Text excerpt:

Skip to main content

Wikidump infobox extractor.

Project description

Extract infoboxes from wikidumps

To create a wikidump for a specific category or group of articles, you can use Wikipedia's special export feature.

Download the .xml file and then you can convert the xml dump to a .js file containing a list of infobox objects. The package is able to handle a variety of infoboxes and can correctly parse lists within infoboxes such as:

| Holding           = {{ordered list |style=text-align: left;
    |1=States may not prohibit citizens from contracting insurance out of state for acts performed outside the state.
    |2=States may not prohibit citizens from contracting insurance out of state by written communication, even if the property to be insured is within the state.

Work instructions: Print the part of the infobox extractor description that starts with "Project description" and goes on through "within the state.", word for word.

Extracted data:

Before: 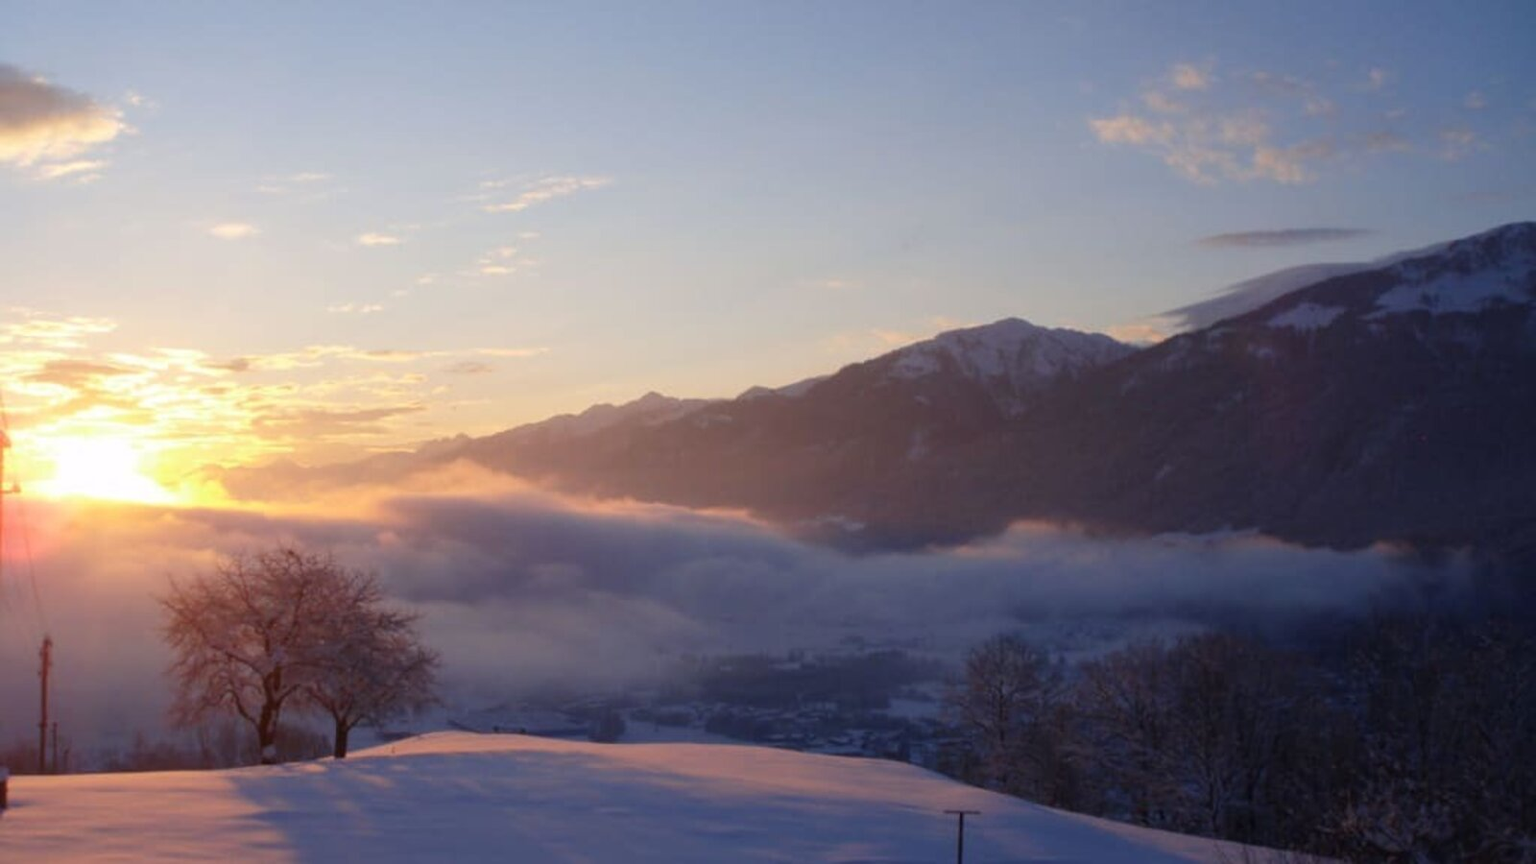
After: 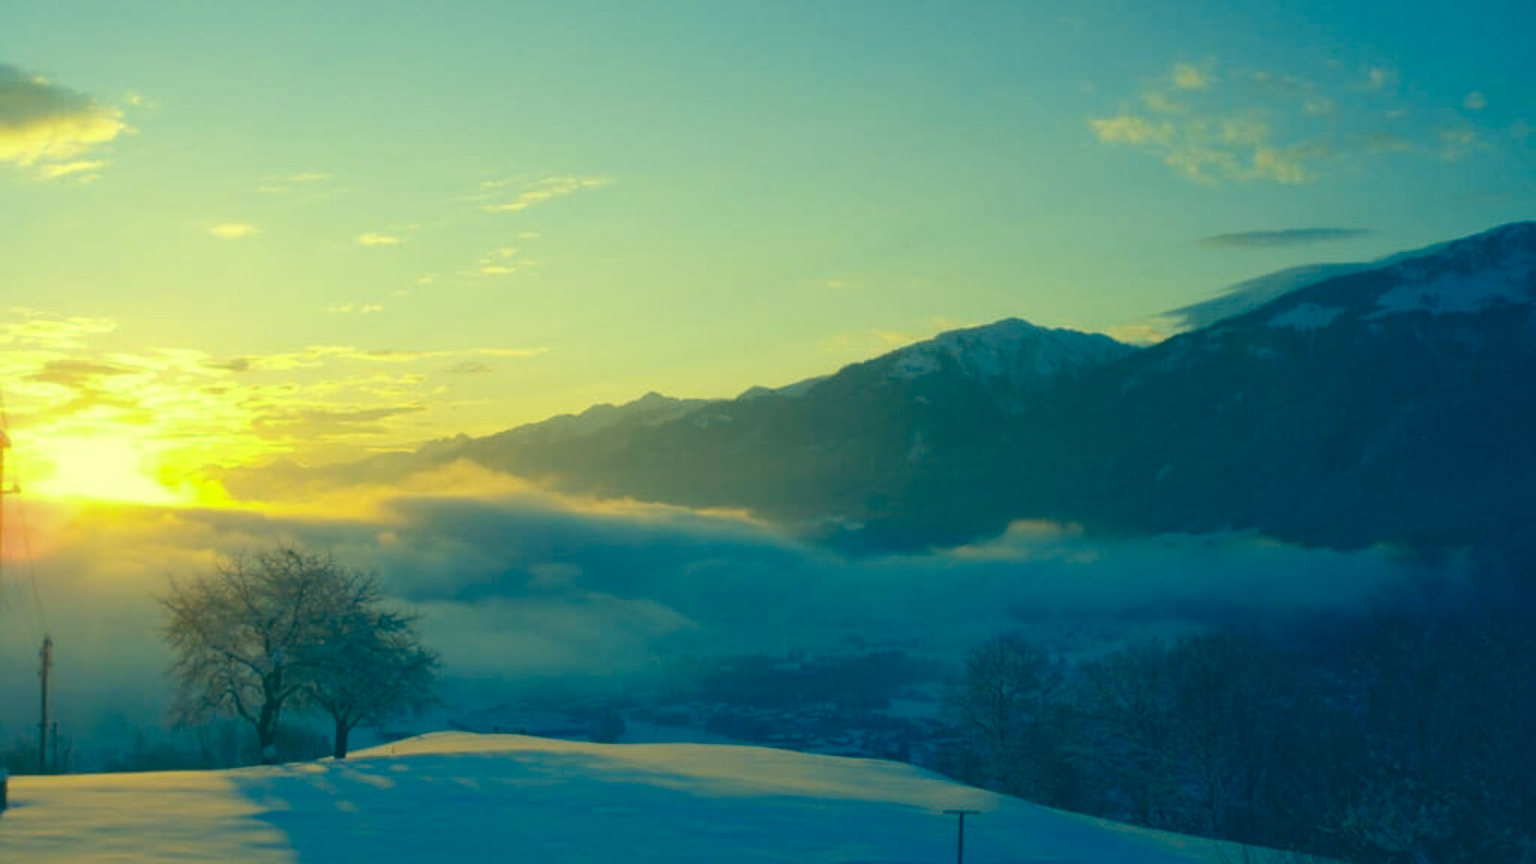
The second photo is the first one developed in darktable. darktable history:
exposure: black level correction -0.008, exposure 0.067 EV, compensate highlight preservation false
color correction: highlights a* -15.58, highlights b* 40, shadows a* -40, shadows b* -26.18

Written response:
Project description

Extract infoboxes from wikidumps

To create a wikidump for a specific category or group of articles, you can use Wikipedia's special export feature.

Download the .xml file and then you can convert the xml dump to a .js file containing a list of infobox objects. The package is able to handle a variety of infoboxes and can correctly parse lists within infoboxes such as:

| Holding           = {{ordered list |style=text-align: left;
    |1=States may not prohibit citizens from contracting insurance out of state for acts performed outside the state.
    |2=States may not prohibit citizens from contracting insurance out of state by written communication, even if the property to be insured is within the state.